The VfR fires its 'Kegelduese' liquid oxygen and gasoline-fueled rocket motor in a demonstration for the Director of the Chemisch-Technische Reichsanstalt in an attempt to secure financial support. Nebel had arranged the demonstration and runs the Kegelduese for 90 seconds. It generates 7 kgf and consumes 6 kg of liquid oxygen and 1 kg of gasoline in that time (specific impulse 90 seconds). Participating are Oberth, Nebel, Riedel, Ley, and Von Braun. Nebel's Mirak is not yet ready to test.
Awakening public interest in the United States and in Europe was manifested by publication in September 1949 of The Conquest of Space by Willy Ley. Ley featured detailed descriptions of orbital space stations and manned flights to the Moon and back as part of man's quest to conquer the frontier of space. The First Symposium on Space Flight was held 12 October 1951 at the Hayden Planetarium in New York City. Papers read at the Symposium were published in March 1952 by Collier's magazine under the title 'Man Will Conquer Space Soon.' Contributors were Wernher von Braun, Joseph Kaplan, Heinz Haber, Willy Ley, Oscar Schachter, and Fred L. Whipple. Topics ranged from manned orbiting space station) and orbiting astronomical observatories to problems of human survival in space, lunar space ventures, and questions of international law and sovereignty in space. Finally, Arthur C. Clarke's The Exploration of Space, first published in England in 1951 and a Book of the Month Club selection in America the following year, persuasively argued the case for orbital space stations and manned lunar and planetary space expeditions, popularizing the notion of space flight in general.

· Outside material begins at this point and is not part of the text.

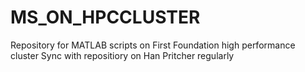 MS_ON_HPCCLUSTER
================
Repository for MATLAB scripts on First Foundation high performance cluster
Sync with repositiory on Han Pritcher regularly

The First Symposium on Space Flight was held at the Hayden Planetarium in New York City. Participants included Wernher von Braun, Joseph Kaplan, Heinz Haber, Willy Ley, Oscar Schachter, and Fred L. Whipple. Among the topics discussed were an orbiting astronomical observatory, problems of survival in space, circumlunar flight, a manned orbiting space station, and the question of sovereignty in outer space.